While testing a fabulous apple tart recipe – which you should be seeing in the near future – I came across a technique that we used often at the restaurant but I have since forgotten.
Dulce de Leche.
One bite of the impossibly creamy and almost pudding like caramel had me regretting all those missed opportunities of consumption then correcting my mistake by stocking my shelves with cans of sweetened condensed milk.
Dulce de Leche is simply sweetened milk cooked down to a thickened, caramel-like sauce. Chez Pim and Alton Brown have recipes that make this irresistable sauce in the traditional manner by taking a large quantity of both milk and sugar (and vanilla) and slowly cooking it down.
I am very often a traditionalist – taking the slow route to achieve the best possible result. And while I do intend to make Dulce de Leche in the traditional manner very soon I just couldn’t wait a moment longer to tell you about this almost-laughably easy method of making Dulce de Leche.
This may very well be the easiest recipe I will ever write.
In a large pan, completely submerge the can of sweetened condense milk in water. Make sure it is covered by at least one inch of water and remains covered throughout the entire process – this is VERY important otherwise it could explode. Cover the pan with a lid and bring to a boil. Reduce heat and simmer for three hours. Continually check to make sure the can is completely covered with water.

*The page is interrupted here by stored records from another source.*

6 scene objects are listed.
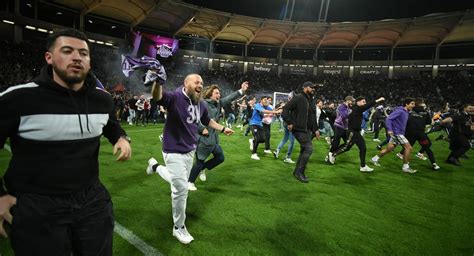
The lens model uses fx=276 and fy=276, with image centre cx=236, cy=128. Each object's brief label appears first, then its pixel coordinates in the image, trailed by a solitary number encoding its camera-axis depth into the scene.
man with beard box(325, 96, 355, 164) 8.98
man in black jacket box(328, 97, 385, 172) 7.86
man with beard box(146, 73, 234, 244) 3.45
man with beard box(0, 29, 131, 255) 1.66
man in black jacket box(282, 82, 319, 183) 6.69
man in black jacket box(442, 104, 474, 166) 9.44
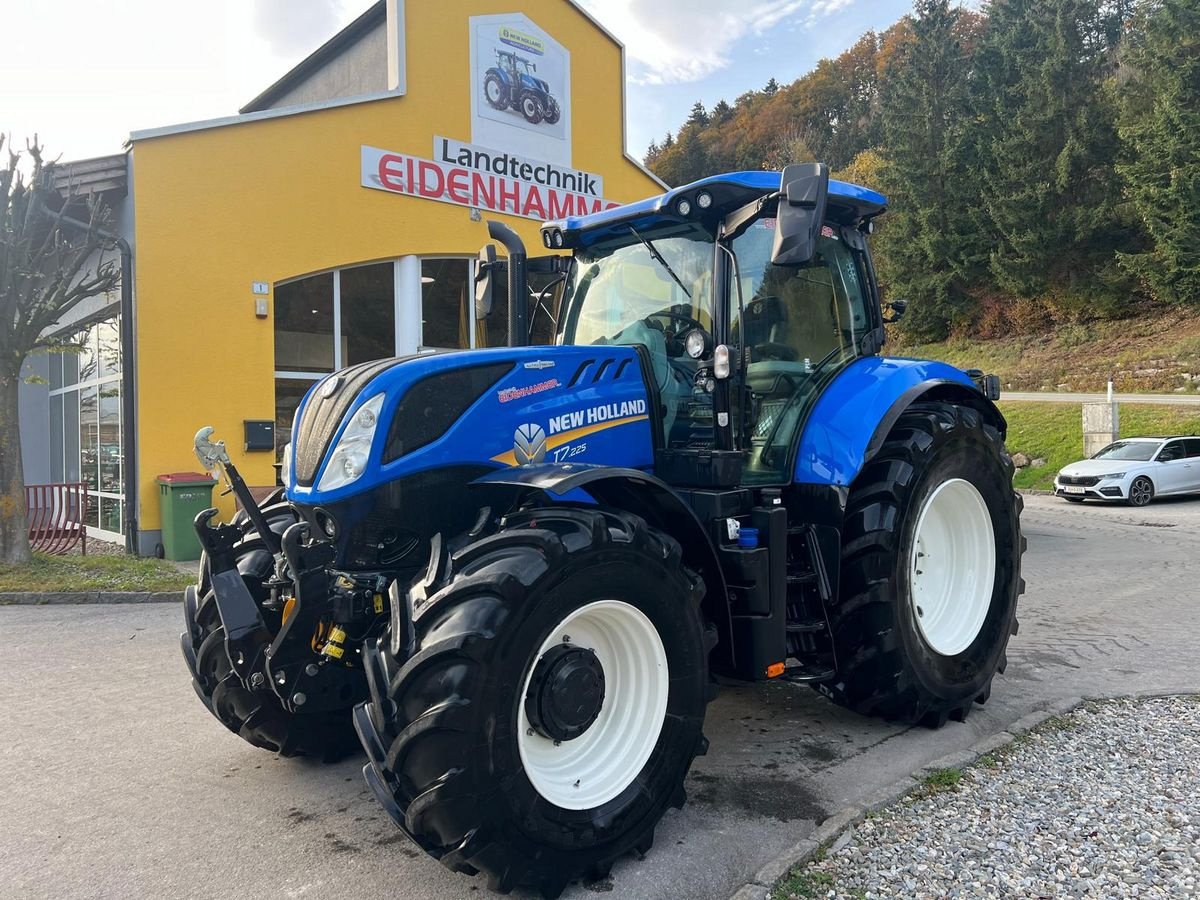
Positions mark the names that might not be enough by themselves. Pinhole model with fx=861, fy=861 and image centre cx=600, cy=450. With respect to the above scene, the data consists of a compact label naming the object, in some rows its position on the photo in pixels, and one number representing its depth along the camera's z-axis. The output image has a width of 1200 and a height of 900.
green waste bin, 9.70
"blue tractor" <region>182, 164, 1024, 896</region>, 2.64
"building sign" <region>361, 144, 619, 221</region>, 11.72
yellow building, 10.06
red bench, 10.56
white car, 16.53
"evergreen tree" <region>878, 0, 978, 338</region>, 37.62
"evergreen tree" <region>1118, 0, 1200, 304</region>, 29.11
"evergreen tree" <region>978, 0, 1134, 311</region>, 33.81
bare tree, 8.86
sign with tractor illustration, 12.42
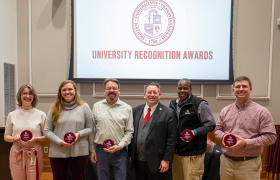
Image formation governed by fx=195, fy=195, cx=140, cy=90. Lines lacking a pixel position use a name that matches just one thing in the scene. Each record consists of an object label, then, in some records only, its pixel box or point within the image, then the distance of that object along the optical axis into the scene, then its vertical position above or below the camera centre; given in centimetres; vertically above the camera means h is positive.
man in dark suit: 192 -58
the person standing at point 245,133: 183 -49
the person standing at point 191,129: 202 -48
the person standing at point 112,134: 198 -54
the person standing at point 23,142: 210 -62
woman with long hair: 200 -52
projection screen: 349 +75
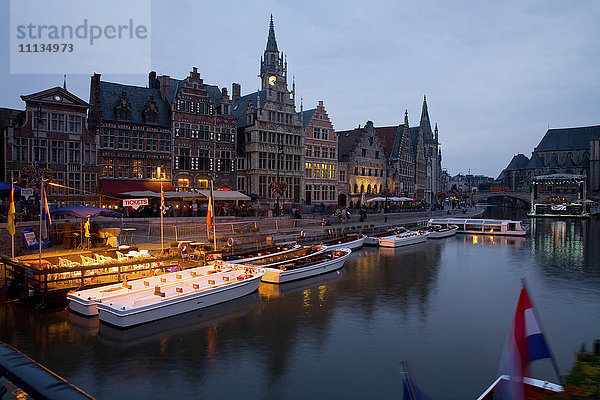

There are dozens of recipes that can help you utilize your Dulce de Leche but my current favorite application is to take slices of fresh picked tart apples, such as Zestar or Sunrise and submerge those into the sweet caramel. If you are like me one bite will have you whisked away to a dreamland where they serve the most incredible caramel apples you have ever tasted only to abrubtly return from your dream-like state by the urging of your 3 year old to share.